The Federal Reserve is stabilizing interest rates as it navigates the uncertainty kicked by the president who continues to pressure the central bank to lower them.
It’s a cynical, whip-inducing reversal for Fed policymakers who were on the verge of a rare feat a few months ago. Get ready to take away the driving forces of historic inflation and reduce borrowing costs without causing massive layoffs known as “soft landings.” But President Donald Trump’s rapid uptake of global trade has pushed the Fed and its leaders into difficult positions. They feel that the approach they are waiting for is their best strategy for now may be their best strategy.
“The Fed has fallen into a near-impossible situation where the two orders are likely to move in opposite directions,” said Sheemasher, chief global strategist at Principal Asset Management, referring to the Fed’s dual mission to keep jobs high and keep inflation low.
“But government policies — incredibly uncertain in themselves — will determine both the timing and magnitude of those movements,” she wrote in a note to her client on Wednesday.
The concern is that the Fed will force the Fed to cut interest rates to cause unemployment, as the economy damaged by tariffs risks causing higher inflation. After peaking above 9% in mid-2022, annual inflation has hovered for nearly a year just north of the central bank’s 2% target.
Fed Chairman Jerome Powell said Wednesday that holding Putt at interest rates would allow the Fed to “wait and see” how the economy unfolds. However, policymakers updated their concerns about “stagflation” by warning in a statement Wednesday that “high risk of unemployment and increased inflation.”
“The tariff shock reduces actual GDP growth, while simultaneously increasing prices, putting the Fed at the corner of the dilemma,” warned Brian Callton, chief economist at Fitch Rating, in a note Wednesday afternoon. “The policy movements needed to maintain full employment are the opposite of what is needed to curb inflation. Moving one policy lever to achieve two conflicting goals is problematic.”
Politics is becoming more difficult, and the Fed’s decision is likely to elicit Trump’s rage. Trump has repeatedly beaten Powell, whom he appointed in 2018, breaking long-standing norms on political influence on monetary policy by escalating his attacks in recent weeks.

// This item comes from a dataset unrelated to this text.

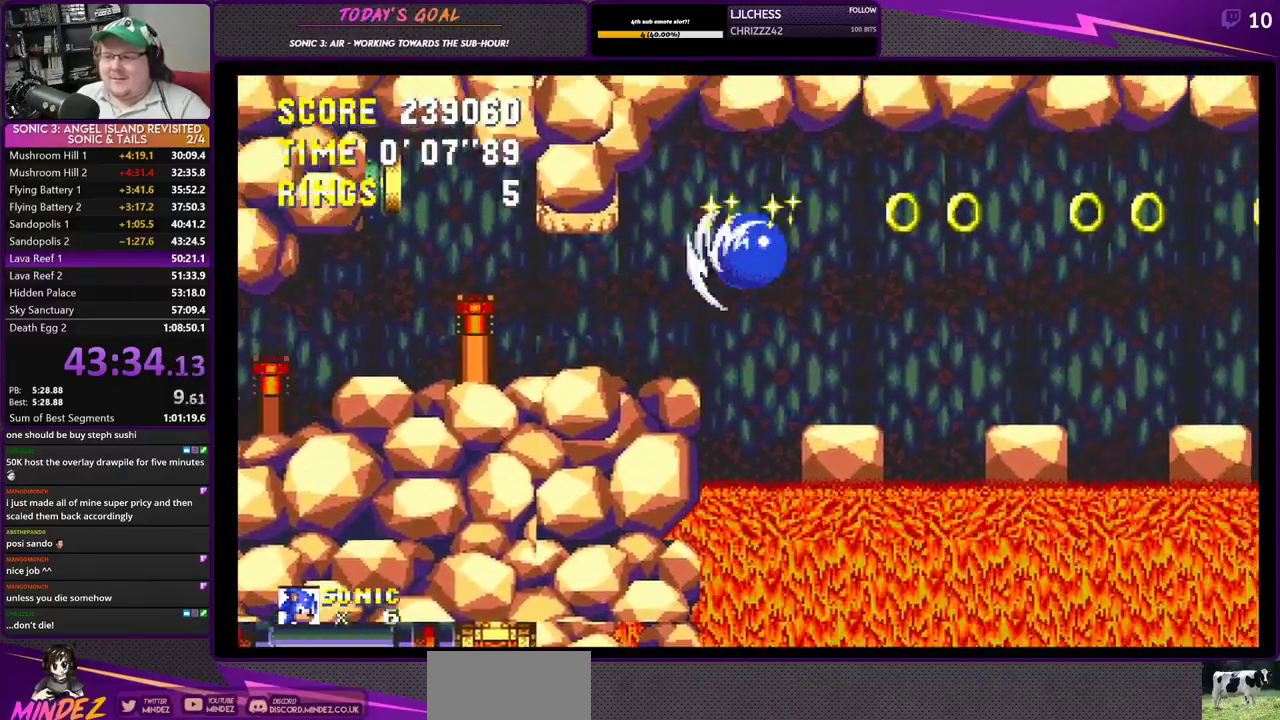
{"buttons": ["CROSS", "DPAD_RIGHT"], "right_stick": "center", "events": [[83, "DPAD_RIGHT", "up"], [100, "DPAD_UP", "down"], [133, "DPAD_UP", "up"], [150, "DPAD_LEFT", "down"], [267, "DPAD_LEFT", "up"], [350, "DPAD_RIGHT", "down"]]}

“Cut your interest rates, Jerome, and stop doing politics!” he wrote about Truth Social on April 4th. Two weeks later, he again called Powell “too late” and said, “The ending can’t come quickly enough!” In yet another post a week later, Trump called Powell the “major loser.”
Powell told reporters Wednesday that Trump’s comments had no impact.
“That doesn’t affect either our work or our way of doing things,” he said, adding that both of them also called for a meeting with Trump and demanded that the president. President Joe Biden re-appointed Powell in 2022, and despite a recent barrage of criticism, Trump told NBC News’ Kristen Welker last week that he would not try to eliminate him before his term ends in May 2026.
“Why am I doing that? I can replace that person in another short period of time,” he said.
The challenges in recent months mark the second time Powell weighed the ways in which he handled economic fallout from Trump’s trade policy. In 2019, Trump was similarly threatening China’s higher obligations. Faced with a similar jab from Trump, Powell cut interest rates three times through a barrage of Twitter posts at the time, easing the US economy preemptively from a higher obligation blow.
Powell signaled on Wednesday that this time it was different. The Fed was not worried about the impact of lower rates inflation as prices were rising slowly in 2019 at a slower pace than they are now. Core consumer spending, a measure of inflation preferred by the Fed, showed that prices rose at 2.6% per year in March, while the same scale was recorded at 2% below 2% in 2019.
“This is not a situation where we can take the lead, because we don’t really know what the correct response to the data is until more data is displayed,” Powell said.
The market expects the Fed to cut interest rates three times by the end of the year, but some analysts aren’t that sure. “If the basic cases of stable labor markets and rising inflation are correct, we will not see a path to reductions in 2025,” a researcher at Bank of America said on Wednesday.
In the meantime, Powell avoided commitment to future moves, given the widespread uncertainty that Trump’s tariffs are for corporate bosses, small business owners and consumers.
“It may be appropriate for us to cut fees this year, and we may not,” he told reporters Wednesday. “I don’t know.”